Decommissioning Asia Pacific’s offshore assets – nearly 2,600 platforms and 35,000 wells – could cost over $100 billion.
According to Wood Mackenzie’s latest analysis, decommissioning in Asia Pacific appears to be a mammoth task for which the various stakeholders are largely unprepared. Unclear government regulations coupled with a general lack of experience in the region could mean a steep learning curve with high initial costs and potential for mistakes.
Asia upstream analyst Jean-Baptiste Berchoteau, said, “With over 380 fields expecting to cease production in the next decade, the magnitude and cost of work can no longer be ignored. Through learning from global decommissioning projects, the industry can adopt and adapt practices best suited for Asia Pacific’s own set of challenges.”
Wood Mackenzie has identified four key levers to cut costs and decommission Asia Pacific on a budget:
1. Transferring knowledge between regulators, operators and service sector firms
To establish a functional regulatory framework, it would be more efficient to adopt guidelines and processes already in place elsewhere in the U.K. or the Gulf of Mexico, rather than reinventing the wheel. Operators, particularly those with extensive experience in offshore asset retirement, also have a key part to play in helping draft regulations. For instance, Chevron and Shell are already collaborating with Thai and Bruneian regulators respectively through knowledge transfer and pilot project initiatives.
2. Choosing optimal commercial and contracting strategy
Sound project management and pragmatic contracting strategies are critical to avoid cost blowouts. While the majors have the necessary skills in-house, Berchoteau expects other players to use project management companies to help execute the project on a strict timeline and within budget.

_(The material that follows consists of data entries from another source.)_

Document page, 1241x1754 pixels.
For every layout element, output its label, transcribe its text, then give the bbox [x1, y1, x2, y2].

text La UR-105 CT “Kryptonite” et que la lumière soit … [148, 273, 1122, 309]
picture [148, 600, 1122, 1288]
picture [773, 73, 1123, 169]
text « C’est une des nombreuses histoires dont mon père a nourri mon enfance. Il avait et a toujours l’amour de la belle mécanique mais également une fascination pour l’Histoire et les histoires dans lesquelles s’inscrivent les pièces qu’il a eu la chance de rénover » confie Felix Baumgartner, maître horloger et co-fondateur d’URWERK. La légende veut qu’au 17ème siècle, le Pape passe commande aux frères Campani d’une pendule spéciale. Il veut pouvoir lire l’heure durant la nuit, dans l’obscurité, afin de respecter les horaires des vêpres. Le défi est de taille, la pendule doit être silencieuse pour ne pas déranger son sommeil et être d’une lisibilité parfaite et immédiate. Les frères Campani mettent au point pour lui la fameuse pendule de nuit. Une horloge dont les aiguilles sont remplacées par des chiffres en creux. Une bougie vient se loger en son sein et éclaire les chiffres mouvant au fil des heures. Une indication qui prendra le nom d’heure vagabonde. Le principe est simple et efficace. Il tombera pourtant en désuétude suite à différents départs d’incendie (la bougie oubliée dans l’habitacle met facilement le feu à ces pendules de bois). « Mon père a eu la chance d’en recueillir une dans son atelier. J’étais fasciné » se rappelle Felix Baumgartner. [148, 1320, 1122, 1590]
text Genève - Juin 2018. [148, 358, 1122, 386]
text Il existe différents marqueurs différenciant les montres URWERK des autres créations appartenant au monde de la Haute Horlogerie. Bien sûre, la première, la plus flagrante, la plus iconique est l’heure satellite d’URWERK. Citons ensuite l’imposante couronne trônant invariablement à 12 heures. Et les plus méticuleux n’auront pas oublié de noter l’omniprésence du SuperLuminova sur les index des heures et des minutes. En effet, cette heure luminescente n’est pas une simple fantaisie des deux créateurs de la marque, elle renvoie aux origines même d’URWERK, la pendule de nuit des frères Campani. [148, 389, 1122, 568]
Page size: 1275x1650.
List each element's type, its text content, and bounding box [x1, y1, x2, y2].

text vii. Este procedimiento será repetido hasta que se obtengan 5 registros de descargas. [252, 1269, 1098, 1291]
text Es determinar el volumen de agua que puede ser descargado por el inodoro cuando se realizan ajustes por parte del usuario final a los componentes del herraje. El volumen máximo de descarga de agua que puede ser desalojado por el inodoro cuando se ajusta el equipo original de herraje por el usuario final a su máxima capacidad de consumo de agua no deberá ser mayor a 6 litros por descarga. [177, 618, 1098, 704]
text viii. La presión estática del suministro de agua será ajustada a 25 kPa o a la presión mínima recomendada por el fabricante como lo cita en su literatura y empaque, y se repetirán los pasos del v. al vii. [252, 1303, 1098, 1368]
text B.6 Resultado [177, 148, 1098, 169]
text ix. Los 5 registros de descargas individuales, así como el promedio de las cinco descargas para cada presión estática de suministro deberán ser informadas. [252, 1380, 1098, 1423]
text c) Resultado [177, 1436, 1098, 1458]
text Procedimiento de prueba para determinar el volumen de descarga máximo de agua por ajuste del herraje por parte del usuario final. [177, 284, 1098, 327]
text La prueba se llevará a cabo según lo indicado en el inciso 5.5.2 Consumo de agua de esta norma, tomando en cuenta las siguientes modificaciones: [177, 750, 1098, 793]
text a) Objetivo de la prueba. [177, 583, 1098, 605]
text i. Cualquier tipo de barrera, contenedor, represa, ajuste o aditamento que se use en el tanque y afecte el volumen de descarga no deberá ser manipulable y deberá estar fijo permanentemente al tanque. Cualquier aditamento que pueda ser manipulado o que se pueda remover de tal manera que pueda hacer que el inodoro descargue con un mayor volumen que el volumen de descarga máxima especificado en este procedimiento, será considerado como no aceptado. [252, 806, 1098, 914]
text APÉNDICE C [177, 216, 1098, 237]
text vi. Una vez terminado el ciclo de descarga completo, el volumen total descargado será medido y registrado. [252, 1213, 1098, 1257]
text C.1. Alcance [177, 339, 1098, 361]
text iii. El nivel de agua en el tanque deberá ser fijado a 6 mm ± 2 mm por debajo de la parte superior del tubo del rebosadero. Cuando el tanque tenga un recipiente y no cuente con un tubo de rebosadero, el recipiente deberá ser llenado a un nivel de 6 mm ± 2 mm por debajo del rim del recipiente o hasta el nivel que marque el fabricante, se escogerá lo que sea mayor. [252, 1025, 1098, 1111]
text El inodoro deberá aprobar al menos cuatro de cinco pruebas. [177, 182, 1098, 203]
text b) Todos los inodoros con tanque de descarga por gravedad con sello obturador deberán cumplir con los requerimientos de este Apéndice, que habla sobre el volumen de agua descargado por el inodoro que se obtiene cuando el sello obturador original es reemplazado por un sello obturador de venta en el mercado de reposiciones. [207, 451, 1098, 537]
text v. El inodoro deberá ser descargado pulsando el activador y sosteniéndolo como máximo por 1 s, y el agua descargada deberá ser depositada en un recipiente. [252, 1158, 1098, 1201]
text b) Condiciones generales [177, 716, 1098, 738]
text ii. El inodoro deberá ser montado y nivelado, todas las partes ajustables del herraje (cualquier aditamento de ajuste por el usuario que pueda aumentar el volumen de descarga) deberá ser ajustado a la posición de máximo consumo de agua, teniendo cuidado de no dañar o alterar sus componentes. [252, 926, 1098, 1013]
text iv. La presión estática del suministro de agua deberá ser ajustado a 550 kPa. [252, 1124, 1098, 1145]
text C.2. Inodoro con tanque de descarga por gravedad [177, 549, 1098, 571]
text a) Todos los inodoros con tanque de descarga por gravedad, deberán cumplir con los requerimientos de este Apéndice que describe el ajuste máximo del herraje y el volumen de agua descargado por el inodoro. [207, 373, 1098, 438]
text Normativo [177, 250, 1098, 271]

The three most common contracting strategies – lump sum, unit cost and day rate – are suited to different levels of risk. The well plug and abandonment phase is usually the riskiest as live hydrocarbons are involved, and there is poor availability of data on well conditions. As such, unit cost contracts, where the contractor performs well plug and abandonment or facility removal at a fixed cost per unit that includes a margin, appear better suited for projects in Asia Pacific.
3. Adopting innovative technologies to cut cost
Innovative approaches have been taken recently to conventional decommissioning with the potential for significant cost savings. For instance, Petronas implemented the rig-to-reef solution on two platforms at the Dana and D-30 fields in Block SK-305 offshore Malaysia in 2017. Rig-to-reef consists of using the decontaminated platform structures to create an artificial reef at a designated location. In addition to being significantly cheaper, rig-to-reef provides an ecofriendly solution for sustaining habitats for marine life. The technique is particularly attractive at water depths of 10 to 30 meters, where reef structures and associated marine life are the most prolific.
4. Achieving economies of scale
On average, well plug and abandonment accounts for half of the decommissioning costs so any cost reduction in this category will have a significant impact – about 30 to 50 percent cost reductions have already been observed in the Gulf of Mexico and the U.K. on rig daily rate or unit rate contracts. For areas with a large number of ageing wells and platforms, batch decommissioning offers huge cost-saving opportunities. This approach could be extended further across blocks with different operators, with participants jointly contracting for a larger piece of work, thus reducing per unit costs.
“While the decommissioning situation in Asia Pacific might look grim at the moment, we note that Chevron is taking a proactive approach in the Gulf of Thailand, and we expect the major to set a benchmark for large scale decommissioning costs in the region,” concludes Berchoteau.